SCREENING OF BREAD WHEAT GENOTYPES FOR DROUGHT TOLERANCE
Department of Crop Physiology, Sindh Agriculture University, Tandojam, Pakistan
Six (NIA-AA-10, NIA-AA-11, NIA-MK-122, NIA-MK-134, Khirman and Chakwal) bread wheat (Triticum aestivum L.) genotypes were screened out for their drought tolerance through physiological approach under water deficit environment. Two experiments were conducted for this study. Expt. 1 was conducted in pot-house and Expt. 2 was conducted in the field of Nuclear Institute of Agriculture (NIA) Tandojam, Pakistan. Both experiments were identical in drought treatments (Control and Terminal Drought (TD)), genotypes and replications (03). Expt. 1 was conducted to determine the effect of TD on nitrate reductase activity, osmotic potential and the contents of proline, glycine-betaine, total sugar and total chlorophyll. Whereas Expt. 2 was conducted up to maturity, mainly to determine the effect of terminal drought on height and grain yield traits. Generally, in both the experiments there was significant effect of terminal drought, genotypes and the interaction of terminal drought x genotypes for almost all recorded plant traits.
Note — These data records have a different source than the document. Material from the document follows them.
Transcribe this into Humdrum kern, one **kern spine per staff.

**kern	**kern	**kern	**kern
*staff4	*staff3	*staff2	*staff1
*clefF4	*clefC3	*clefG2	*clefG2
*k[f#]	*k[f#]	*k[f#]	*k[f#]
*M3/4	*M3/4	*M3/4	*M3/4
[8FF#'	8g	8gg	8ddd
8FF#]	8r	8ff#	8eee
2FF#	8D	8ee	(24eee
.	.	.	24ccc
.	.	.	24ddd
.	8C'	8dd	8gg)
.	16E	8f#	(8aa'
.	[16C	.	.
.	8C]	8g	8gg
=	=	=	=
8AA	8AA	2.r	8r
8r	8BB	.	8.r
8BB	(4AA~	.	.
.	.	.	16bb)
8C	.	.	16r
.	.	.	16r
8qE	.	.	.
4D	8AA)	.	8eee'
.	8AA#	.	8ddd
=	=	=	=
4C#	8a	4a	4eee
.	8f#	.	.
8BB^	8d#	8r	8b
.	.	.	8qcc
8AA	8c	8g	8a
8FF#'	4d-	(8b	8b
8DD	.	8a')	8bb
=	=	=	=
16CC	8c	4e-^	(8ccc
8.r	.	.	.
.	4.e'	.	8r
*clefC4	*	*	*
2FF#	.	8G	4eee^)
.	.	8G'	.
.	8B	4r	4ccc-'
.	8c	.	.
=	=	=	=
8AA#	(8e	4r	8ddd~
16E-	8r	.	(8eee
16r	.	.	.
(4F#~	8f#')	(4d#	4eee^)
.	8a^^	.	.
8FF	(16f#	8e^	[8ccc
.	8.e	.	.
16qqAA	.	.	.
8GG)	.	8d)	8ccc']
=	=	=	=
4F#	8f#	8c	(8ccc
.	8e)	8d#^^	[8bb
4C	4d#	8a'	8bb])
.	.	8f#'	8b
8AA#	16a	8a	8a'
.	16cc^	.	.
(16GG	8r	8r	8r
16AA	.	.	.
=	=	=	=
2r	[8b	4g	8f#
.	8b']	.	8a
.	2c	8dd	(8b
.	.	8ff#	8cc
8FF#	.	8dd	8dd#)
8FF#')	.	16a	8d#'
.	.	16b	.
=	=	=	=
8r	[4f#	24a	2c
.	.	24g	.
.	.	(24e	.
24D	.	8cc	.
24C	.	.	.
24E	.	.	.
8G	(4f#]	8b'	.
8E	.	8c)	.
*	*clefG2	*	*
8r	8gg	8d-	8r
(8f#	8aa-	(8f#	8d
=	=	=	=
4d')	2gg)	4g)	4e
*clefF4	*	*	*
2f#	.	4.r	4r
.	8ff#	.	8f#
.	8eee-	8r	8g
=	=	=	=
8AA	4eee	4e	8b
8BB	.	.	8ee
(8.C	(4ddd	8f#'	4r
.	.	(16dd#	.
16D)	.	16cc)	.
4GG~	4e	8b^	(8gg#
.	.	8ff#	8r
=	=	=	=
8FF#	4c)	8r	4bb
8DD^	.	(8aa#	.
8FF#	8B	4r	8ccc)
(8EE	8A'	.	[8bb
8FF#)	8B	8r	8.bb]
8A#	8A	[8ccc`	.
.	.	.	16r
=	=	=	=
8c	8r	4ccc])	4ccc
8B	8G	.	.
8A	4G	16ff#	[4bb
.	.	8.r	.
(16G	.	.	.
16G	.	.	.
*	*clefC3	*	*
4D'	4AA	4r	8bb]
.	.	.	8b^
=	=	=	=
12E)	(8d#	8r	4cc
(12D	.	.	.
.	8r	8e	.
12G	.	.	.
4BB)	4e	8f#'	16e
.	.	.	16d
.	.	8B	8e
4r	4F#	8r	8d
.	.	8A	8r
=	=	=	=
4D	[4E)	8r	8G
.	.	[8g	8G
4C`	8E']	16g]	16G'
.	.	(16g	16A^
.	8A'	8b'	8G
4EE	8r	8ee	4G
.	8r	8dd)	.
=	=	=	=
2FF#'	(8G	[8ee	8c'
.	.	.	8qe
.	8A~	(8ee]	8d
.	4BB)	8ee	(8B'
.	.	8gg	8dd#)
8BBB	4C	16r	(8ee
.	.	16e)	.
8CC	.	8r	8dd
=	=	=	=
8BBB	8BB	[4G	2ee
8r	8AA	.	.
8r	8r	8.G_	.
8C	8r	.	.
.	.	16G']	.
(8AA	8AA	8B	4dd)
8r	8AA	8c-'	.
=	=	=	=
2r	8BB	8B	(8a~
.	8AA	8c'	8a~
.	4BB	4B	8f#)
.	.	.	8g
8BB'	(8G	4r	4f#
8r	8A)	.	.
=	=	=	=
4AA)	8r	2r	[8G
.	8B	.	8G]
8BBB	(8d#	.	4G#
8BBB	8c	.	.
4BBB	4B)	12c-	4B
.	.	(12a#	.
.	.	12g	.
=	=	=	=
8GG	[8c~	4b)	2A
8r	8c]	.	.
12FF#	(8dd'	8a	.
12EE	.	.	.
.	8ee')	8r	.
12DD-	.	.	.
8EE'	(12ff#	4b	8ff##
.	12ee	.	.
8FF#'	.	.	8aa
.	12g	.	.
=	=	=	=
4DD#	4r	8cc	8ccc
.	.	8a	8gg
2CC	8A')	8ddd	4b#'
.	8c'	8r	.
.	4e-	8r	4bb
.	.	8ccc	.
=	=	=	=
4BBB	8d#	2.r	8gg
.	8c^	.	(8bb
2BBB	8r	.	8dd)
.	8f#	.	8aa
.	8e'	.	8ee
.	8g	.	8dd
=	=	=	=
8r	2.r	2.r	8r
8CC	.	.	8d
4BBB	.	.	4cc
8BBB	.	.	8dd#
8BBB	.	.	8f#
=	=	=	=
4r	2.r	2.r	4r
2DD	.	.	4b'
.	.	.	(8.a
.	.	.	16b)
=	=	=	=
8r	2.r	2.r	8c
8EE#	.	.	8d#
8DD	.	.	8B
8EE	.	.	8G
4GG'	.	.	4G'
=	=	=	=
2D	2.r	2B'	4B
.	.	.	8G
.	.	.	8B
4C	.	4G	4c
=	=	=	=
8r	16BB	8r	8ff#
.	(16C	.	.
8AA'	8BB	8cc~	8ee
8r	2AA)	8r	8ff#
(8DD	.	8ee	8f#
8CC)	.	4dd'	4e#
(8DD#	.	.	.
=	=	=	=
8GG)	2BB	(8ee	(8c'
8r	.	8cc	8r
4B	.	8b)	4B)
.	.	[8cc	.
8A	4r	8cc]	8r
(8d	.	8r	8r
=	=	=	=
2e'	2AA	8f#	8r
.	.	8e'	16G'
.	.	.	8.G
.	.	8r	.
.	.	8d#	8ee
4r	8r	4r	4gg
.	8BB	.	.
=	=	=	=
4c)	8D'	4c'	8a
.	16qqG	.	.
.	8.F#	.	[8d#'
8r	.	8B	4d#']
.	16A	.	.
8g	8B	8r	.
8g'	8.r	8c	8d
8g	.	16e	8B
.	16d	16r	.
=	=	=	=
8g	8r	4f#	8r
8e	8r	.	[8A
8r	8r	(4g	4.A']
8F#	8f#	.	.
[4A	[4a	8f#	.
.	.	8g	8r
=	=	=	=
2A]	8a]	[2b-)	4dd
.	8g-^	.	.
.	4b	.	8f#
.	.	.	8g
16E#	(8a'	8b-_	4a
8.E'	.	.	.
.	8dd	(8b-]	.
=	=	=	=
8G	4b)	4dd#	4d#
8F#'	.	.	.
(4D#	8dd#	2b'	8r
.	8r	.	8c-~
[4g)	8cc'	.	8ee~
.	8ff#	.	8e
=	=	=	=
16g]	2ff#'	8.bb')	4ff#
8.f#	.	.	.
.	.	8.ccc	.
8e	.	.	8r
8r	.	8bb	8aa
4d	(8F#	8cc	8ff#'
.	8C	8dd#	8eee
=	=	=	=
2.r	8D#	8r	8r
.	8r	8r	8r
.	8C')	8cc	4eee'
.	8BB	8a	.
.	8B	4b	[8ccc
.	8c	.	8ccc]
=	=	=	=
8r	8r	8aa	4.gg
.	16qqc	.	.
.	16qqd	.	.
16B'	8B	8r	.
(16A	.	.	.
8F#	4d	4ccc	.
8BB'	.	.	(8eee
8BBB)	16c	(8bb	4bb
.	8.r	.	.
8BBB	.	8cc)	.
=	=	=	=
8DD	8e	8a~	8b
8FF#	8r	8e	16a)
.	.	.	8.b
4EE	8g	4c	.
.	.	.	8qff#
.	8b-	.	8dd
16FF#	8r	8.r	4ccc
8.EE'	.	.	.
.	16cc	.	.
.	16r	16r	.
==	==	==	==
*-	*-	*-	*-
The results obtained from Expt. 1 indicated that over all six genotypes, the wheat plants grown in TD treatment showed significantly higher values of proline, glycine-betaine, and total sugar contents and lower values for total chlorophyll content, nitrate reductase activity and osmotic potential. In the control as well as water deficit treatment, the genotypes Khirman, Chakwal, and NIA-AA-10 displayed higher values for proline, glycine betaine, total sugar contents, nitrate reductase activity and osmtotic potential as compared to the other three tested bread wheat genotypes. Similarly in the Expt. 2 plants grown in TD treatment were significantly shorter in height and had fewer spikes; hence they gave lower grain yield per plant over control. Performance of above three genotypes (Khirman, Chakwal, and NIA-AA-10) also remained outstanding in the Expt.2. These three genotypes were also able to produce taller plants with more spikes and hence gave higher grain weight per plant in normal as well as in terminal drought environment.